Campbell Davis draws the notes from his guitar like a bee coaxing nectar from a flower.
Perched on a couch in his parents living room, the 16-year-old instinctively strums as he talks about the road to his new album, “Howl at the Moon,” recorded in Nashville.
If you go
A “Howl at the Moon” CD release party for Campbell Davis and concert will take place Nov. 15 and 16 at Main Street Studios, Fourth Avenue and Main Street. Performances both evenings begin at 8 p.m. Doors open at 7 p.m. Tickets range from $20 to $40. The $40 VIP price gets ticket-holders prime seating, a glass of wine and signed CD. (Valid ID for wine service is required.) Tickets are available online. For more details visit Main Street Studios on Facebook or call 520-6451.
You’d never know from the way his hands are drawn to the strings that they were ever forced to play a single note.
But there was a time not so many years ago — age being relative — that “piano” was practically a four-letter word to the bespectacled musician.
In retrospect, Davis acknowledges “it was definitely useful.”
With music practically coursing through his veins, the second son of two music majors — one of whom later became a teacher — parlayed those dreaded piano lessons, his first exposure to instrumentation, into guitar. He made his stage debut as a tween at the Farmers Market in downtown Walla Walla and self-produced his first CD a couple of years later. In the summer of 2012, due to what he chalks down to “a lot of luck” — he was chosen as one of two opening acts for Ziggy Marley in Walla Walla.
Last summer he spent half his break auditioning for NBC’s unscripted singing competition series “The Voice” (more on that in a moment) and set off for Nashville.
There he recorded his latest album under Grammy-nominated producer Jim VanCleve and with backing from members of Grammy-winning band Mountain Heart, of which VanCleve is also a member.
A CD release party and concert will be the second major performance at the newly opened Main Street Studios on Nov. 15 and 16. Davis will be joined on stage by VanCleve, Josh Shilling and Seth Taylor of Mountain Heart.
In the living room of his parents’ home during a recent afternoon, Davis unleashed his decadent, smoky voice on an acoustic sampling of his “Who Should I Be?” track.
Influences of Dave Matthews Band and Jimi Hendrix are alive in his songs, though he’s only been playing guitar about four years.
Davis first picked it up in intermediate school and enrolled in the “Guitar Karate” class taught by his own mom, ReNae, a College Place Public Schools music teacher.
Students advance to the next level every time they master a particular song. Beethoven’s “Symphony No. 5” for a white belt, for instance. A black belt is achieved at “Sweet Home Alabama.”
Davis and his brother, Parker, now a film composition and music major at the Berklee College of Music in Boston, were both influenced heavily by their mom and dad.
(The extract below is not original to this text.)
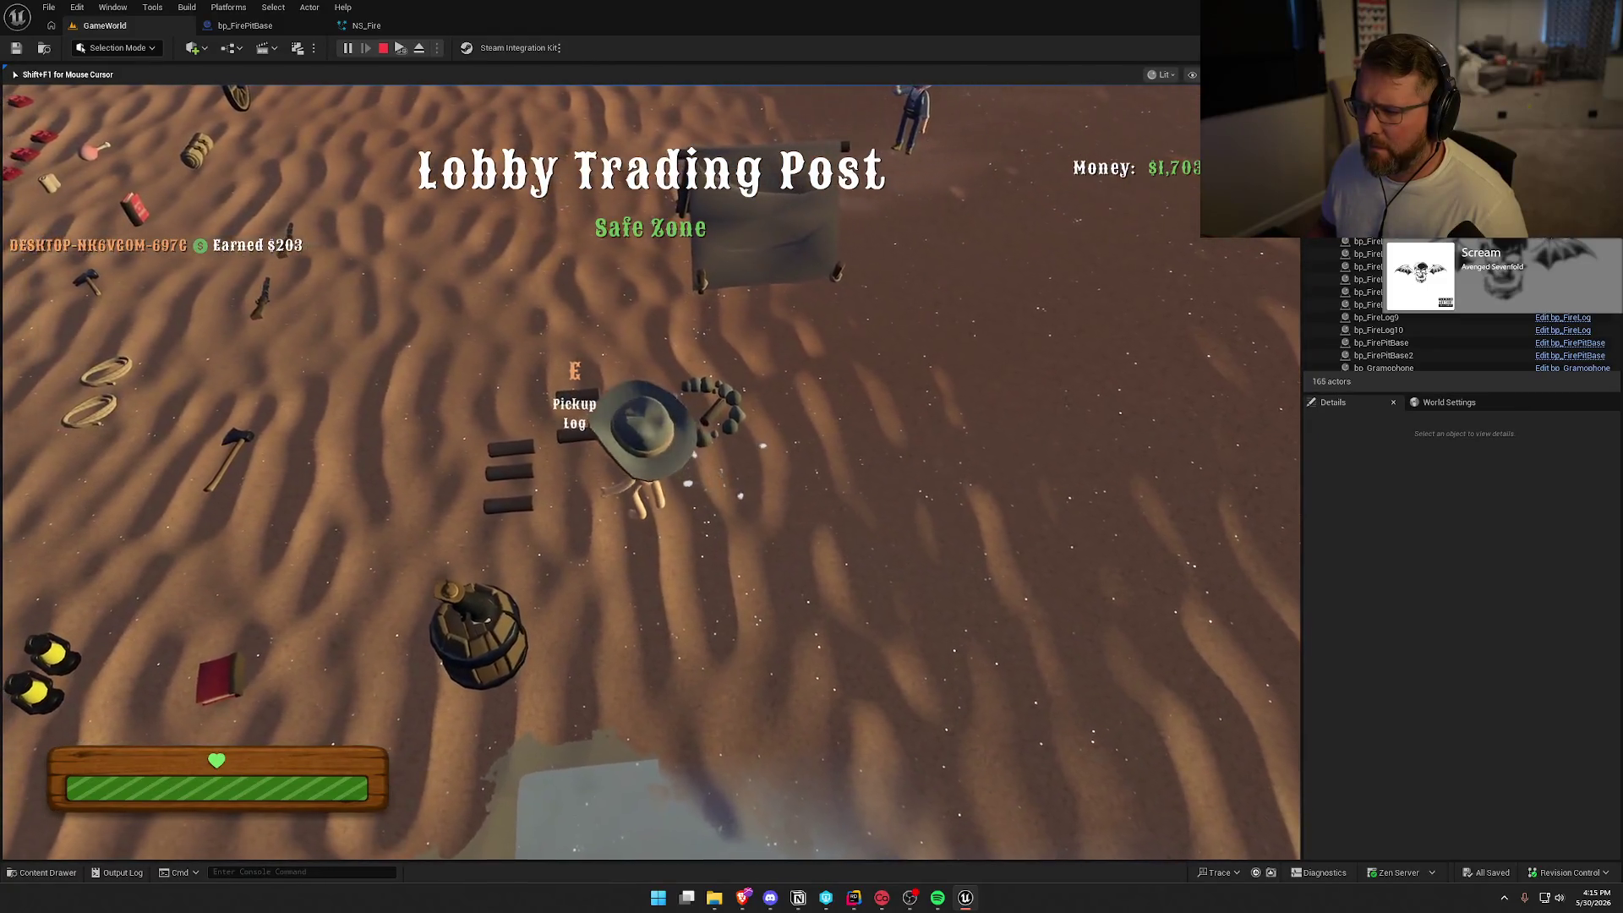
key("a")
ReNae and Kevin Davis both have music degrees and spent some years in Los Angeles pursuing their art before making their way to Walla Walla.
ReNae continued in teaching music, and Kevin is a designer, leading the restoration of historic homes and commercial properties.
It was after their son recorded his first CD, “On the Road,” and shared it with friends at school that things began to take off. One of his friends was the son of local music promoter Alisa Gilbert, who booked Davis as an opener for Ziggy Marley last year.
After that performance, Davis started working with guitar instructor Phil Lynch.
“We kind of learn in the same ways,” Davis said of his instructor. “We have similar senses of humor. We’re both very cerebral.”
Probably neither is the kind of person who would typically audition for a reality television show. But “The Voice,” Davis said, stood out from other unscripted talent series because of its focus on people and their gift of music.
He agreed to let his mom shoot video of him and submit it to the show. It was well received, and Davis was able to bypass the “cattle call” auditions. Unfortunately, he missed the callbacks in Seattle because the family didn’t catch an email informing them about it in time. So Davis headed to Los Angeles over the summer for an appearance in front of show producer Mark Burnett.
Over the course of about six weeks and numerous trips back and forth, Davis made it to the last 120 singers to audition for the judges. At that point, the contestants were divided in groups of about 30 people.
They were put in full makeup, interviewed and shot with their stories well documented and their families on deck.
But before Davis was ever able to perform for the celebrity judges, the maximum number of contestants had already been selected to make the show. Disappointed but not nearly done, he headed to Nashville for the rest of the summer to record.
The Walla Walla High School and Running Start student has prepared a set list of about 20 songs for the upcoming performance.
Now a headliner at his own show, he hopes this will be a step toward a long career in music.
“I’d like to be able to make a living doing something I love to do,” he said.